[Saved data entries]
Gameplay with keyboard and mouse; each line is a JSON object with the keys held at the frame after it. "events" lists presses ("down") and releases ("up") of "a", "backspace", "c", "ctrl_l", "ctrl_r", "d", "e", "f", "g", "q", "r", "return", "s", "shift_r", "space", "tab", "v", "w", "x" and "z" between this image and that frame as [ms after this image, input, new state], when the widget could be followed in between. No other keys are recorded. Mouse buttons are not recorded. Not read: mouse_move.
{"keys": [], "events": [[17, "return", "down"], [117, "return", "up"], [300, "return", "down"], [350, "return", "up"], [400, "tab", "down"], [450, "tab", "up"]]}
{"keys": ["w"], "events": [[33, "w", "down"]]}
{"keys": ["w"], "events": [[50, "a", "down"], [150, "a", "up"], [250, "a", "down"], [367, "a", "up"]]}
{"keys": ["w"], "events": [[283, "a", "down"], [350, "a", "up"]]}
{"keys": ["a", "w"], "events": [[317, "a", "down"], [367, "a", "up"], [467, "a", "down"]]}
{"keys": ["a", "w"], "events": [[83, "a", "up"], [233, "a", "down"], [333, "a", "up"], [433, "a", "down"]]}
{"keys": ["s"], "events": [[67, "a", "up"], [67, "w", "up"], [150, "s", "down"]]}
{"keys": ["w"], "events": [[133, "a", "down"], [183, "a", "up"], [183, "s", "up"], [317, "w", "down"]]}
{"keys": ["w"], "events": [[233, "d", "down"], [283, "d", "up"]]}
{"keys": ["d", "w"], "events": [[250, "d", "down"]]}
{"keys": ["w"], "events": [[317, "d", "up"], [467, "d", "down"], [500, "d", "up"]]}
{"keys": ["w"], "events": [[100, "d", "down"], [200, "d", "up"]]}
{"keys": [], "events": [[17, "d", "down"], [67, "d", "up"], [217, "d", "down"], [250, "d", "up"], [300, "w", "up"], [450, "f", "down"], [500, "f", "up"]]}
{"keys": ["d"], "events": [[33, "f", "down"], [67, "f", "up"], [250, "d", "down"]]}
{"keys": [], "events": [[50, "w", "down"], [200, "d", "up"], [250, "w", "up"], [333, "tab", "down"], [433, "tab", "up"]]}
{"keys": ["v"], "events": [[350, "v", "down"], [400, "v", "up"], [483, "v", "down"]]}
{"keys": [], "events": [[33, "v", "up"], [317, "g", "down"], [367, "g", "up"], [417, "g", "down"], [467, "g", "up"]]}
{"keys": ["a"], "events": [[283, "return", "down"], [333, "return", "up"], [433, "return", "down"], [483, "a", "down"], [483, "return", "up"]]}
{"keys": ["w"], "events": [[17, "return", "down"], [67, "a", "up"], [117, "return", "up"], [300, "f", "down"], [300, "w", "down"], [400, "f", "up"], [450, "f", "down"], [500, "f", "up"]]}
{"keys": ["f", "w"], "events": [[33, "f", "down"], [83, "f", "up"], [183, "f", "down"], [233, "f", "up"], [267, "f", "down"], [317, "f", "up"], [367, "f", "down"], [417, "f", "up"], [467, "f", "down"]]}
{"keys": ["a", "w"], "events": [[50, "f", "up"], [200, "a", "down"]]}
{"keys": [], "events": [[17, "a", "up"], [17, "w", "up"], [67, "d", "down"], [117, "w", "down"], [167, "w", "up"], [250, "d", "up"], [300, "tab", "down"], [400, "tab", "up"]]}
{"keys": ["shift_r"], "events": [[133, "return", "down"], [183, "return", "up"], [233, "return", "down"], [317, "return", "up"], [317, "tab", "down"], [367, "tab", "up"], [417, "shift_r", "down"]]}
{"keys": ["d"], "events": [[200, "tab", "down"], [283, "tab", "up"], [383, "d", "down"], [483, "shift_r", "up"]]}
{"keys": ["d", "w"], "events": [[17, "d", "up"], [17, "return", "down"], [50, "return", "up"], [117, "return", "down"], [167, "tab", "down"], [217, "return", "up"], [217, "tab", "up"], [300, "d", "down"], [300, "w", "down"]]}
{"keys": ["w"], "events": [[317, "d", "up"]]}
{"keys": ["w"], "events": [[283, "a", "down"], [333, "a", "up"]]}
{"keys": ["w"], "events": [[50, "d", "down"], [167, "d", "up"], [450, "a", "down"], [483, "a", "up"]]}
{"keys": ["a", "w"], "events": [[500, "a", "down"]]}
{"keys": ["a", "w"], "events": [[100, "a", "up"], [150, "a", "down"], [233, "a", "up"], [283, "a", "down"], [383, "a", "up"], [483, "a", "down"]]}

◆ EXERCISE BRIEF ◆
All of the records above are to be copied exactly.

◆ EXERCISE SOLUTION ◆
Gameplay with keyboard and mouse; each line is a JSON object with the keys held at the frame after it. "events" lists presses ("down") and releases ("up") of "a", "backspace", "c", "ctrl_l", "ctrl_r", "d", "e", "f", "g", "q", "r", "return", "s", "shift_r", "space", "tab", "v", "w", "x" and "z" between this image and that frame as [ms after this image, input, new state], when the widget could be followed in between. No other keys are recorded. Mouse buttons are not recorded. Not read: mouse_move.
{"keys": [], "events": [[17, "return", "down"], [117, "return", "up"], [300, "return", "down"], [350, "return", "up"], [400, "tab", "down"], [450, "tab", "up"]]}
{"keys": ["w"], "events": [[33, "w", "down"]]}
{"keys": ["w"], "events": [[50, "a", "down"], [150, "a", "up"], [250, "a", "down"], [367, "a", "up"]]}
{"keys": ["w"], "events": [[283, "a", "down"], [350, "a", "up"]]}
{"keys": ["a", "w"], "events": [[317, "a", "down"], [367, "a", "up"], [467, "a", "down"]]}
{"keys": ["a", "w"], "events": [[83, "a", "up"], [233, "a", "down"], [333, "a", "up"], [433, "a", "down"]]}
{"keys": ["s"], "events": [[67, "a", "up"], [67, "w", "up"], [150, "s", "down"]]}
{"keys": ["w"], "events": [[133, "a", "down"], [183, "a", "up"], [183, "s", "up"], [317, "w", "down"]]}
{"keys": ["w"], "events": [[233, "d", "down"], [283, "d", "up"]]}
{"keys": ["d", "w"], "events": [[250, "d", "down"]]}
{"keys": ["w"], "events": [[317, "d", "up"], [467, "d", "down"], [500, "d", "up"]]}
{"keys": ["w"], "events": [[100, "d", "down"], [200, "d", "up"]]}
{"keys": [], "events": [[17, "d", "down"], [67, "d", "up"], [217, "d", "down"], [250, "d", "up"], [300, "w", "up"], [450, "f", "down"], [500, "f", "up"]]}
{"keys": ["d"], "events": [[33, "f", "down"], [67, "f", "up"], [250, "d", "down"]]}
{"keys": [], "events": [[50, "w", "down"], [200, "d", "up"], [250, "w", "up"], [333, "tab", "down"], [433, "tab", "up"]]}
{"keys": ["v"], "events": [[350, "v", "down"], [400, "v", "up"], [483, "v", "down"]]}
{"keys": [], "events": [[33, "v", "up"], [317, "g", "down"], [367, "g", "up"], [417, "g", "down"], [467, "g", "up"]]}
{"keys": ["a"], "events": [[283, "return", "down"], [333, "return", "up"], [433, "return", "down"], [483, "a", "down"], [483, "return", "up"]]}
{"keys": ["w"], "events": [[17, "return", "down"], [67, "a", "up"], [117, "return", "up"], [300, "f", "down"], [300, "w", "down"], [400, "f", "up"], [450, "f", "down"], [500, "f", "up"]]}
{"keys": ["f", "w"], "events": [[33, "f", "down"], [83, "f", "up"], [183, "f", "down"], [233, "f", "up"], [267, "f", "down"], [317, "f", "up"], [367, "f", "down"], [417, "f", "up"], [467, "f", "down"]]}
{"keys": ["a", "w"], "events": [[50, "f", "up"], [200, "a", "down"]]}
{"keys": [], "events": [[17, "a", "up"], [17, "w", "up"], [67, "d", "down"], [117, "w", "down"], [167, "w", "up"], [250, "d", "up"], [300, "tab", "down"], [400, "tab", "up"]]}
{"keys": ["shift_r"], "events": [[133, "return", "down"], [183, "return", "up"], [233, "return", "down"], [317, "return", "up"], [317, "tab", "down"], [367, "tab", "up"], [417, "shift_r", "down"]]}
{"keys": ["d"], "events": [[200, "tab", "down"], [283, "tab", "up"], [383, "d", "down"], [483, "shift_r", "up"]]}
{"keys": ["d", "w"], "events": [[17, "d", "up"], [17, "return", "down"], [50, "return", "up"], [117, "return", "down"], [167, "tab", "down"], [217, "return", "up"], [217, "tab", "up"], [300, "d", "down"], [300, "w", "down"]]}
{"keys": ["w"], "events": [[317, "d", "up"]]}
{"keys": ["w"], "events": [[283, "a", "down"], [333, "a", "up"]]}
{"keys": ["w"], "events": [[50, "d", "down"], [167, "d", "up"], [450, "a", "down"], [483, "a", "up"]]}
{"keys": ["a", "w"], "events": [[500, "a", "down"]]}
{"keys": ["a", "w"], "events": [[100, "a", "up"], [150, "a", "down"], [233, "a", "up"], [283, "a", "down"], [383, "a", "up"], [483, "a", "down"]]}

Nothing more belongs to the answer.